04/03/2013 8:15 PM ET
Roenicke understands challenges Davis faces
By Adam McCalvy / MLB.com
MILWAUKEE -- Brewers manager Ron Roenicke knows well the challenge facing Khris Davis, who rode a red-hot Spring Training to the final spot on the bench and is getting a crash course in the rigors of pinch-hitting.
Roenicke filled the same role when he made his first Opening Day roster with the Dodgers in 1982. He didn't get his first hit until his 10th plate appearance.
"It's a tough job -- the toughest job in baseball," Roenicke said. "I don't think you know how a guy is going to handle it until you get him in that position and get him enough at-bats to see if he's a guy who can handle it. Especially being young, I haven't seen too many guys who are young who have done that job well. I know that was my job when I came to the big leagues, and I didn't do a very good job."
Roenicke did enjoy more success as that season wore on. He finished '82 with a .298 average as a pinch-hitter (13-for-45) and a .307 average as a mid-game substitution (23-for-75).
Roenicke will give Davis time to adjust to the role before forming any opinions. He is already fretting Davis' light workload.
"If you think about our outfield, they're going to play most of the time, and if somebody rests, it's probably going to be [Logan] Schafer [getting the start]," Roenicke said. "How to get Davis at-bats is really difficult. I just talked about it today."
Davis grounded out in the ninth inning on Opening Day and struck out in the sixth inning on Tuesday.
Lucroy-Maldonado time share in flux
MILWAUKEE -- After Jonathan Lucroy started the Brewers' first two games at catcher, it was Martin Maldonado's turn on Wednesday, a pick that made sense because Maldonado has handled starting pitcher Wily Peralta throughout the young right-hander's career.
Lucroy is the Brewers' regular starter and Maldonado the backup, but their ratio of games remains malleable.

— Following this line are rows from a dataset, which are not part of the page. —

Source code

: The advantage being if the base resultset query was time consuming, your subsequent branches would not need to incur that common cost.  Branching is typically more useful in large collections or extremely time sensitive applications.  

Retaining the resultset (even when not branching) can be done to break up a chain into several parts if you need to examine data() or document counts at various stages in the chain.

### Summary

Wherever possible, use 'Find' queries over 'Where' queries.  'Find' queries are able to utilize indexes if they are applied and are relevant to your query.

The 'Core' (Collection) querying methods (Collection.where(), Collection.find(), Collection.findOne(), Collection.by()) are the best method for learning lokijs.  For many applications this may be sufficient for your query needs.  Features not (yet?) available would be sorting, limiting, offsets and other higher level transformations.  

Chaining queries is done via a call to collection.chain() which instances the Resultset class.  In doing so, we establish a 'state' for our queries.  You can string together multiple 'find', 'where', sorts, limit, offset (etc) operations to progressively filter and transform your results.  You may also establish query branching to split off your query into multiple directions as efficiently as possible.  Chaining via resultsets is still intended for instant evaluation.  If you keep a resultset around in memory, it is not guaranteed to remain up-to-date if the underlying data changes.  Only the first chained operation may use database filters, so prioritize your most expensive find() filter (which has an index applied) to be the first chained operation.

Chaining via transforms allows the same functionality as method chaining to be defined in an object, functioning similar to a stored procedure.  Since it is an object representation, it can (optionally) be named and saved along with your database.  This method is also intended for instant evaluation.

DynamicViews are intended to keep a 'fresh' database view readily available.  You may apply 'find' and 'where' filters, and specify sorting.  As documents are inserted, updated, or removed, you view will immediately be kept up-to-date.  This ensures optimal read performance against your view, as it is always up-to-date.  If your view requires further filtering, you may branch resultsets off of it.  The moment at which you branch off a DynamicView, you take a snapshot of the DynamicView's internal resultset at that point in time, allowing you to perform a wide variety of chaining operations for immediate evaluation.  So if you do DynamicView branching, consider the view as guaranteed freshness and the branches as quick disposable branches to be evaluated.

"I do [have a ratio] in mind, but it changes all the time, and their production helps that decision," manager Ron Roenicke said. "If 'Maldy' is swinging the bat like he was last year, he's going to play more than once every week or once every five days. He does such a good job, defensively, that if he's swinging the bat, he's going to be in there more."
Maldonado batted .285 with eight home runs and 29 RBIs in 58 starts last season, most of them coming while Lucroy was on the disabled list with a broken hand.
There have been no promises about playing time, Maldonado said.
"That's fine with me," he said. "Like I always say, I come here every day expecting to play, and when it doesn't happen, you change."
Lucroy was 0-for-8 in the first two games, though he hit a winning sacrifice fly in the 10th inning on Opening Day. Maldonado's start on Wednesday was more about the pitcher, Roenicke said.
"I think, sometimes, that first outing is nice, when [Peralta] is more comfortable with somebody that's comfortable with him," Roenicke said. "'Luc' caught him well last year, so it's not something we'll do every time. We'll see how the games go, what the pitching matchups are against us, and figure out who catches when."
Segura finding success the opposite way
MILWAUKEE -- Throughout Spring Training, shortstop Jean Segura's power was to right field, and two of his first four regular-season hits went the same direction.
Is this by design?
"It's natural," Segura said. "I always seem to hit the ball the other way. Sometimes, I don't try to go over there, and it happens."
That was good news to manager Ron Roenicke, who was pleased to see the unproven 23-year-old get off to a solid start. Segura was 4-for-7 in the Brewers' first two games after batting .367 (22-for-60) in 21 Spring Training games. Before that, he won the Dominican Winter League's batting title with a .324 average.
"The guys in the league that hit well for an average, that's where they hit," Roenicke said, referring to the opposite-field approach. "That keeps you on the offspeed stuff. I think if he's going to hit in this league and hit for a high average, he has to do that."
• A pair of former Brewers were on the move on Wednesday. Infielder Donnie Murphy, who lost his spot on Milwaukee's Opening Day roster when the team signed Yuniesky Betancourt late in camp, signed a Minor League deal with the Cubs and will report to Triple-A Iowa. Right-hander Josh Stinson, claimed off waivers by the A's over the weekend, was designated for assignment because Oakland needed a spot on its 40-man roster.
• Manager Ron Roenicke was displeased with the way his pitchers executed against the Rockies' Carlos Gonzalez and Troy Tulowitzki in the first two games of the season. Both players homered in each of those games, and when Roenicke was asked whether any of the home run offerings were good pitches, he responded simply, "No."
"They're great hitters, and we're not pitching them well," Roenicke said. "That combination doesn't work out very well."
• Brewers officials are banking on a surge in ticket sales for Friday's series opener against the D-backs. It will be right-hander Kyle Lohse's debut, but as of mid-week that game had the lightest pre-sale of any game on the opening homestand. Good seats remained in all sections.